On paper, Evan Bayh was a perfect fit for Indiana. As a former governor and senator from the Hoosier state, the popular Democrat initially traded on name recognition alone. “I was going to vote for him because he’s Evan Bayh. Evan Bayh!” a 69-year-old Indiana Republican told the New York Times. Indeed, early polling of the notoriously hard-to-poll state suggested that Democrats had a sure pickup opportunity in the race to replace retiring Senator Dan Coats. Today, a mix of scandalous revelations regarding and dumbfounding decisions by Bayh has turned a sure thing into a tossup. In a cycle in which the candidates made the difference between boom or bust, Indiana’s Senate race is only the latest indication that candidate quality really does matter.

Indiana isn’t alone. In two critical swing states, Republican Senate incumbents stepped into a fraught presidential cycle with Donald Trump at the top of their party’s ticket in a vulnerable position.

Today, Senators Rob Portman and Marco Rubio are in a far better position than their party’s presidential nominee. Portman has managed to win the endorsement of a variety of traditionally Democratic constituencies over another Democratic recruit who, in theory, was a good fit for his state: Former Ohio Governor Ted Strickland. Portman’s support from labor groups like the Teamsters and the Fraternal Order of Police of Ohio (a group that endorsed Strickland over popular Ohio Governor John Kasich in 2010) put that race beyond the Democratic Party’s reach.

In Florida, Marco Rubio entered the race for his Senate seat a damaged figure. His loss in the GOP presidential primaries and an about-face on his pledge to run for reelection put a sour taste in the mouths of the Sunshine State’s voters. Rubio’s skills as a campaigner have, however, helped him secure his position, as has his lackluster opponent: Representative Patrick Murphy. A hand-picked recruit for Senate by outgoing Minority Leader Harry Reid, Murphy has been dinged by the discovery that he falsified his status as a certified public accountant and a small business owner (he was neither). Two decidedly mediocre debate performances failed to assuage voters’ concerns about the young Democrat. If Rubio loses, it will be entirely on the strength of the core Democratic turnout operation in the state.

In Pennsylvania and New Hampshire, two vulnerable Senate candidates—Kelly Ayotte and Pat Toomey—have managed to run well ahead of their party’s presidential nominee. In Ayotte’s case, some polls show her running up to 12 points ahead of Donald Trump, who is almost certain to lose the Granite State. The popular Ayotte faces an equally popular opponent in the formidable Democratic Governor Maggie Hassan, and the race has devolved into an effort by both candidates to make the other unpalatable.

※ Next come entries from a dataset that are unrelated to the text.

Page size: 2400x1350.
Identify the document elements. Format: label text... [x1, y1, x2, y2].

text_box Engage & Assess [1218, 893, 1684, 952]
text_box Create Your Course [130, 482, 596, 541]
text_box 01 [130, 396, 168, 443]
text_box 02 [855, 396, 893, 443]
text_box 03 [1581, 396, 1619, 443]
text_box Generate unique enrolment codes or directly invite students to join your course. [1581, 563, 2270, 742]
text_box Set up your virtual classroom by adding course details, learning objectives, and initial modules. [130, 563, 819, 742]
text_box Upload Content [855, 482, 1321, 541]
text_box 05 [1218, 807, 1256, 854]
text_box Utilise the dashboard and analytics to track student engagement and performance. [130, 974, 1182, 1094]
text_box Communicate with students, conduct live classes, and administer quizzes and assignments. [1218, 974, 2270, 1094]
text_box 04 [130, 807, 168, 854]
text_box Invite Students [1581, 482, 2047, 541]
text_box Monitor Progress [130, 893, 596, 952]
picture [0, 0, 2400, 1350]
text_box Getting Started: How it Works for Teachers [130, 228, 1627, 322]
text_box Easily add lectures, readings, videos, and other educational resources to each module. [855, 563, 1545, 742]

Toomey, too, has managed to thread the needle Portman navigated by winning over some traditionally Democratic groups in the purple state he represents in the Senate. In keeping his distance from Donald Trump and winning the financial support of a pro-gun control group, Toomey has managed to buck the tide in the Keystone State against a riptide taking Republicans out to sea. Following the indictment of former State Attorney General Kathleen Kane, the generally unknown environmental policy advisor Katie McGinty has managed to step on her own toes on more than a handful of occasions. The fact that the race remains a tight one is testament to Toomey’s strengths as an incumbent.

Not all Republicans are destined for reelection. Illinois Senator Mark Kirk was perhaps fated to lose his seat in dark blue Illinois even before he inexplicably questioned the authenticity of a claim by his opponent, Democratic Representative Tammy Duckworth, to be a scion of a family that served the nation in arms since its founding on racial grounds. The gaffe cost him the support of two traditionally Democratic groups that had previously endorsed him and turned what might have been a respectable loss into a forthcoming blowout.

Duckworth has run a strong campaign, but so has another Democratic retread to the north, once-and-possibly-future Wisconsin Senator Russ Feingold. While few polls show him running competitively, Senator Ron Johnson managed to win back the financial support of the party’s Senatorial committee that had written him off as a loss in the triage process.

“The decisive factor in the race might be that, while swing voters in the state may favor Clinton over Trump, they also appear to want a congressional check on a Clinton presidency,” National Review’s Eliana Johnson reported. Survey data on the national level supports this conclusion, too. Voters that have priced in a Hillary Clinton presidency are hungry for a check on the unpopular former first lady. They just don’t want that check to be Trump or anything resembling him.

Not long ago, Republican and Democratic political observers grudgingly came to the conclusion that candidate quality didn’t matter. Bitter Republicans rejected the notion that voters would truly reward commonplace notions of what constitutes electability. Democrats, too, became convinced that partisanship had become so strong an instinct that it was a safe bet to take a gamble on a flawed candidate. The Senate contests demonstrate, however, that candidates and campaigns do matter. A good candidate can beat a bad political environment, and a bad candidate can fumble an advantage. If Republicans manage to buck the trends that threaten to swamp Trump in a week’s time, it will be because they earned it.